--- PROVIDED RECORDS ---
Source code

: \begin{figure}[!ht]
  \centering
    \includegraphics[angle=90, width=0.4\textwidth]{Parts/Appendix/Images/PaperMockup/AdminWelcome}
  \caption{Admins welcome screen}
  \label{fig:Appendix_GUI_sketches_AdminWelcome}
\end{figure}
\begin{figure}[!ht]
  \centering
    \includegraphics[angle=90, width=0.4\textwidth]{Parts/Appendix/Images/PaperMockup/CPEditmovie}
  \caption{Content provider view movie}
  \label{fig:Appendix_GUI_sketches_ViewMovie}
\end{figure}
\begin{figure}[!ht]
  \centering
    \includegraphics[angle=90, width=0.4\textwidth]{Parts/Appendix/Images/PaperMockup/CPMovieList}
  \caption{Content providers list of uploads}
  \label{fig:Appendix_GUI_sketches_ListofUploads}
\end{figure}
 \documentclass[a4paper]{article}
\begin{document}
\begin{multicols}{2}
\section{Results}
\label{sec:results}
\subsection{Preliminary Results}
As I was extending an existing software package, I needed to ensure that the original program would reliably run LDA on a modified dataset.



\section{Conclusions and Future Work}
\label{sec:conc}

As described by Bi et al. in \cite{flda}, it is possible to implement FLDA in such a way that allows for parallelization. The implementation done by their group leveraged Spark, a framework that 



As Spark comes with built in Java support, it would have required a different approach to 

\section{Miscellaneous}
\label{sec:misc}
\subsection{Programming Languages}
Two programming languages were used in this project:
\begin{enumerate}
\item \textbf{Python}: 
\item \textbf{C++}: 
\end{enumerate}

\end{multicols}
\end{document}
---
Print every record above exactly as it stands.

Source code

: \begin{figure}[!ht]
  \centering
    \includegraphics[angle=90, width=0.4\textwidth]{Parts/Appendix/Images/PaperMockup/AdminWelcome}
  \caption{Admins welcome screen}
  \label{fig:Appendix_GUI_sketches_AdminWelcome}
\end{figure}
\begin{figure}[!ht]
  \centering
    \includegraphics[angle=90, width=0.4\textwidth]{Parts/Appendix/Images/PaperMockup/CPEditmovie}
  \caption{Content provider view movie}
  \label{fig:Appendix_GUI_sketches_ViewMovie}
\end{figure}
\begin{figure}[!ht]
  \centering
    \includegraphics[angle=90, width=0.4\textwidth]{Parts/Appendix/Images/PaperMockup/CPMovieList}
  \caption{Content providers list of uploads}
  \label{fig:Appendix_GUI_sketches_ListofUploads}
\end{figure}
 \documentclass[a4paper]{article}
\begin{document}
\begin{multicols}{2}
\section{Results}
\label{sec:results}
\subsection{Preliminary Results}
As I was extending an existing software package, I needed to ensure that the original program would reliably run LDA on a modified dataset.



\section{Conclusions and Future Work}
\label{sec:conc}

As described by Bi et al. in \cite{flda}, it is possible to implement FLDA in such a way that allows for parallelization. The implementation done by their group leveraged Spark, a framework that 



As Spark comes with built in Java support, it would have required a different approach to 

\section{Miscellaneous}
\label{sec:misc}
\subsection{Programming Languages}
Two programming languages were used in this project:
\begin{enumerate}
\item \textbf{Python}: 
\item \textbf{C++}: 
\end{enumerate}

\end{multicols}
\end{document}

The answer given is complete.